Say how many lines of the data contain "REFUGE", and nothing more.

> [Transcribed page contents]:
• • • • • • •

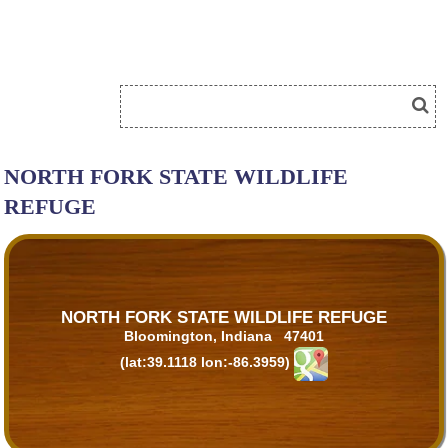
NORTH FORK STATE WILDLIFE
REFUGE
NORTH FORK STATE WILDLIFE REFUGE
Bloomington, Indiana 47401
(lat:39.1118 lon:-86.3959)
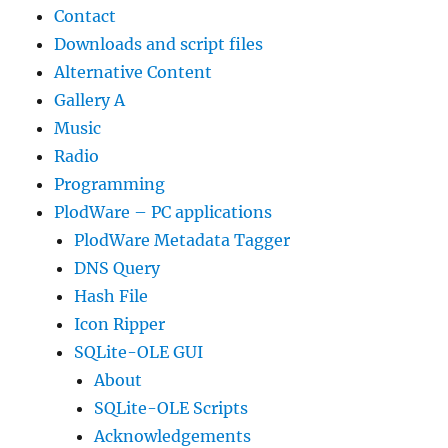
Contact
Downloads and script files
Alternative Content
Gallery A
Music
Radio
Programming
PlodWare – PC applications
PlodWare Metadata Tagger
DNS Query
Hash File
Icon Ripper
SQLite-OLE GUI
About
SQLite-OLE Scripts
Acknowledgements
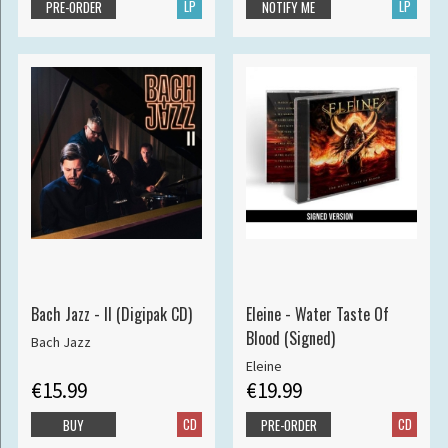
LP
LP
PRE-ORDER
NOTIFY ME
Bach Jazz - II (Digipak CD)
Eleine - Water Taste Of
Blood (Signed)
Bach Jazz
Eleine
€15.99
€19.99
CD
CD
BUY
PRE-ORDER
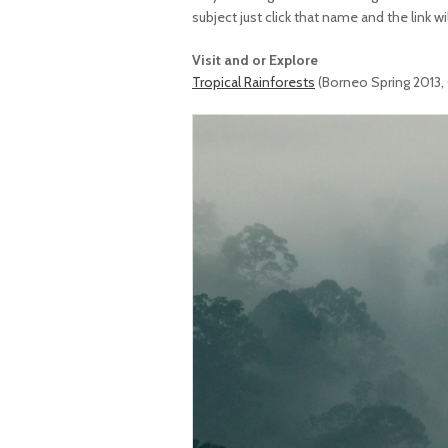
subject just click that name and the link wi
Visit and or Explore
Tropical Rainforests
(Borneo Spring 2013,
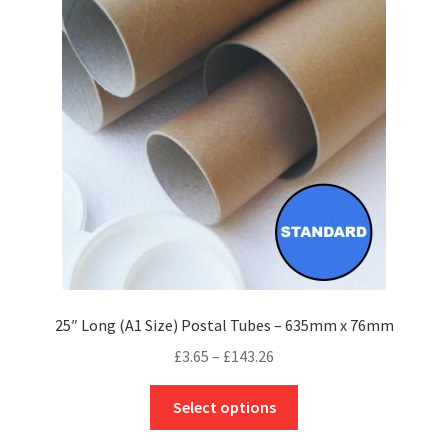
options
may
be
chosen
on
the
product
page
25″ Long (A1 Size) Postal Tubes – 635mm x 76mm
Price
£
3.65
–
£
143.26
range:
This
£3.65
Select options
product
through
has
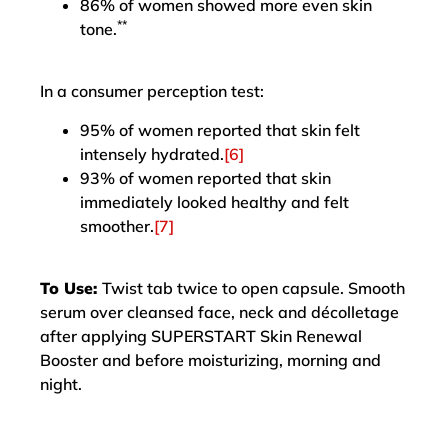
86% of women showed more even skin
**
tone.
In a consumer perception test:
95% of women reported that skin felt
intensely hydrated.
[6]
93% of women reported that skin
immediately looked healthy and felt
smoother.
[7]
To Use:
Twist tab twice to open capsule. Smooth
serum over cleansed face, neck and décolletage
after applying SUPERSTART Skin Renewal
Booster and before moisturizing, morning and
night.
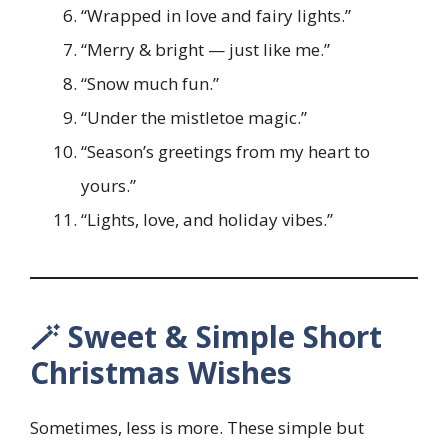
“Wrapped in love and fairy lights.”
“Merry & bright — just like me.”
“Snow much fun.”
“Under the mistletoe magic.”
“Season’s greetings from my heart to
yours.”
“Lights, love, and holiday vibes.”
🪄 Sweet & Simple Short
Christmas Wishes
Sometimes, less is more. These simple but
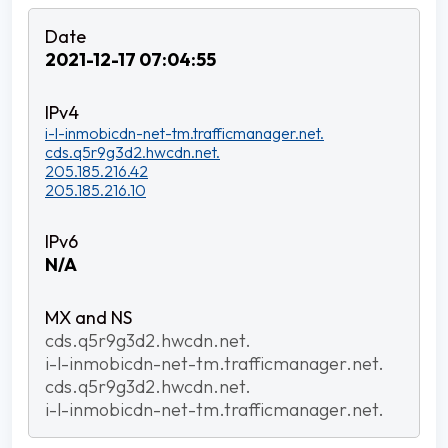
2021-12-17 07:04:55
i-l-inmobicdn-net-tm.trafficmanager.net.
cds.q5r9g3d2.hwcdn.net.
205.185.216.42
205.185.216.10
N/A
cds.q5r9g3d2.hwcdn.net.
i-l-inmobicdn-net-tm.trafficmanager.net.
cds.q5r9g3d2.hwcdn.net.
i-l-inmobicdn-net-tm.trafficmanager.net.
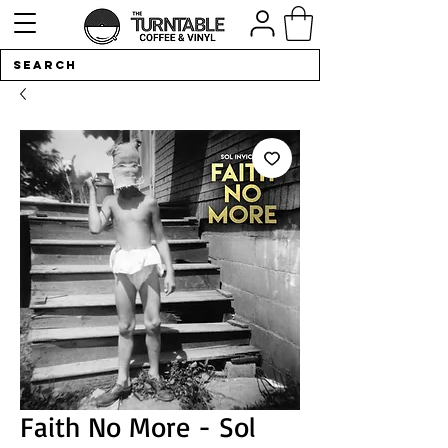
Faith No More - Sol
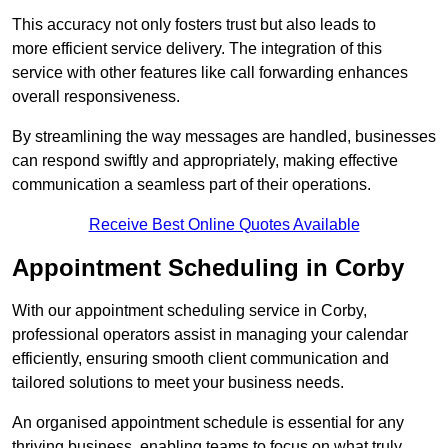
This accuracy not only fosters trust but also leads to
more efficient service delivery. The integration of this
service with other features like call forwarding enhances
overall responsiveness.
By streamlining the way messages are handled, businesses
can respond swiftly and appropriately, making effective
communication a seamless part of their operations.
Receive Best Online Quotes Available
Appointment Scheduling in Corby
With our appointment scheduling service in Corby,
professional operators assist in managing your calendar
efficiently, ensuring smooth client communication and
tailored solutions to meet your business needs.
An organised appointment schedule is essential for any
thriving business, enabling teams to focus on what truly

• • • • • • •

> [RESULT BELOW]: 2